(Extracted data entries)

───

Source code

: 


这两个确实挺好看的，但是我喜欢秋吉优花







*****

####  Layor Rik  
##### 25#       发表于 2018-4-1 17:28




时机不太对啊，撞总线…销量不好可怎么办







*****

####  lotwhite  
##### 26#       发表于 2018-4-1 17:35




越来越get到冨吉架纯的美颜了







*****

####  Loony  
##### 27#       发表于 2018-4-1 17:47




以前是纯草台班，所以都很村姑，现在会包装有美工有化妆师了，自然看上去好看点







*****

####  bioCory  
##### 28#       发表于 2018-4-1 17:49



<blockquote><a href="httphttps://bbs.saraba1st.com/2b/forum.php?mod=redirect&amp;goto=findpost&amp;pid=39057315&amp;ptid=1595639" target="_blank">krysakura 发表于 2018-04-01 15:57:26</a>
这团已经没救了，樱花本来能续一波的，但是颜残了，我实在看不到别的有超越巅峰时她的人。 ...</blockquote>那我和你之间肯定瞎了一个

───

• [WORK ITEM] Pick out each line in the listing above that contains the string "blockquote". Copy those lines without changes.

• [SOLUTION TO THE EXERCISE]
<blockquote><a href="httphttps://bbs.saraba1st.com/2b/forum.php?mod=redirect&amp;goto=findpost&amp;pid=39057315&amp;ptid=1595639" target="_blank">krysakura 发表于 2018-04-01 15:57:26</a>
这团已经没救了，樱花本来能续一波的，但是颜残了，我实在看不到别的有超越巅峰时她的人。 ...</blockquote>那我和你之间肯定瞎了一个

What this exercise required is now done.